● **Exercise input**:
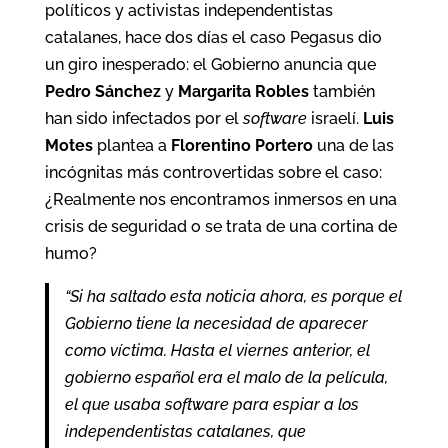
políticos y activistas independentistas
catalanes, hace dos días el caso Pegasus dio
un giro inesperado: el Gobierno anuncia que
Pedro Sánchez
y
Margarita Robles
también
han sido infectados por el
software
israelí.
Luis
Motes
plantea a
Florentino Portero
una de las
incógnitas más controvertidas sobre el caso:
¿Realmente nos encontramos inmersos en una
crisis de seguridad o se trata de una cortina de
humo?
“Si ha saltado esta noticia ahora, es porque el
Gobierno tiene la necesidad de aparecer
como víctima. Hasta el viernes anterior, el
gobierno español era el malo de la película,
el que usaba software para espiar a los
independentistas catalanes, que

● **Exercise requirements**:
Repeat the data above exactly, images excluded.

● **Exercise response**:
políticos y activistas independentistas
catalanes, hace dos días el caso Pegasus dio
un giro inesperado: el Gobierno anuncia que
Pedro Sánchez
y
Margarita Robles
también
han sido infectados por el
software
israelí.
Luis
Motes
plantea a
Florentino Portero
una de las
incógnitas más controvertidas sobre el caso:
¿Realmente nos encontramos inmersos en una
crisis de seguridad o se trata de una cortina de
humo?
“Si ha saltado esta noticia ahora, es porque el
Gobierno tiene la necesidad de aparecer
como víctima. Hasta el viernes anterior, el
gobierno español era el malo de la película,
el que usaba software para espiar a los
independentistas catalanes, que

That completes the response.